The fear of the judging gaze (both legally and psychologically judging) is a variant of the “wrongfully imprisoned man” movie that is more popular in the U.S. Someone goes to jail for something they didn’t do, breaks out, finds the killer, et cetera et cetera, with The Fugitive being the modern touchstone. There, a plot revolving around the exception (what if our justice system fails, and an innocent person is imprisoned?) serves to buttress the system itself (if you’re innocent, you’ll find a way to escape and everything will be worked out—the modern version of the trial by combat).

In The Professional, the rule (what if all the rhetoric is true, that people will be judged for their colonialist actions, that we will actually have to begin treating these countries as equals?) serves to undermine the system (don’t worry, they’re not powerful enough to keep our soldiers down; their claims of justice will fail because of our inherent superiority).

And within this context, the rather cliché finale takes on a new dimension. Belmondo finally tracks down his target and tricks the French government into killing him (he manages to get him to pick up an empty gun in front of a window at the perfect angle—listen, this isn’t a good movie). It’s curious because it testifies to the ambivalence the filmmakers feel towards their structure of justice. The hero can’t simply murder in cold blood; instead, he manages to get the official forces of justice to kill the “right” person, the target deigned moral by the logic of the film, instead of their actual target, the “wrong man” of our hero assassin.

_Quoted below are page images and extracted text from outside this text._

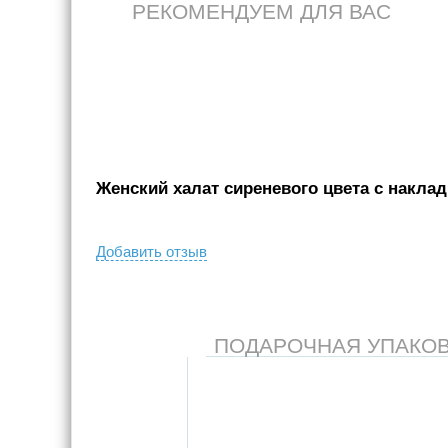
РЕКОМЕНДУЕМ ДЛЯ ВАС
Женский халат сиреневого цвета с наклад
Добавить отзыв
ПОДАРОЧНАЯ УПАКОВКА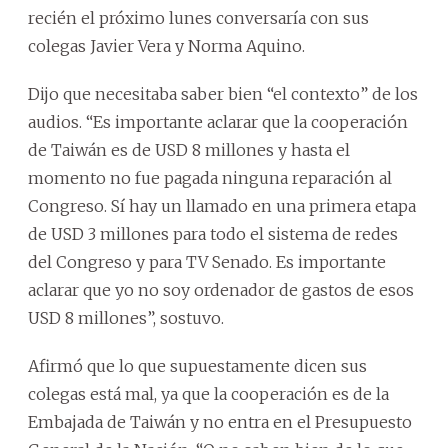
recién el próximo lunes conversaría con sus
colegas Javier Vera y Norma Aquino.
Dijo que necesitaba saber bien “el contexto” de los
audios. “Es importante aclarar que la cooperación
de Taiwán es de USD 8 millones y hasta el
momento no fue pagada ninguna reparación al
Congreso. Sí hay un llamado en una primera etapa
de USD 3 millones para todo el sistema de redes
del Congreso y para TV Senado. Es importante
aclarar que yo no soy ordenador de gastos de esos
USD 8 millones”, sostuvo.
Afirmó que lo que supuestamente dicen sus
colegas está mal, ya que la cooperación es de la
Embajada de Taiwán y no entra en el Presupuesto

It’s a short circuit, in a way: the circuit of a universal justice is recreated. They manage to return to a colonialist logic of the virtuous forces of civilization executing the villainous forces of foreign self-ruling despotism; but, at the same time, this can only be done by tacitly admitting that this is something immoral that the government can’t do, that it’s only by a trick that this happens—in other words, the dominance of colonialist France over its former colonies is both reduced to and elevated to a cosmic element of reality.

There’s a lot to say about how the spy genre has addressed and absorbed rhetorical discourse about international law and national sovereignty. I definitely am not qualified to write that history, as much as I would like to. At the very least, though, it is remarkable how watching spy movies with that lens in mind can make explicit so much subtext, even in the stupidest of movies.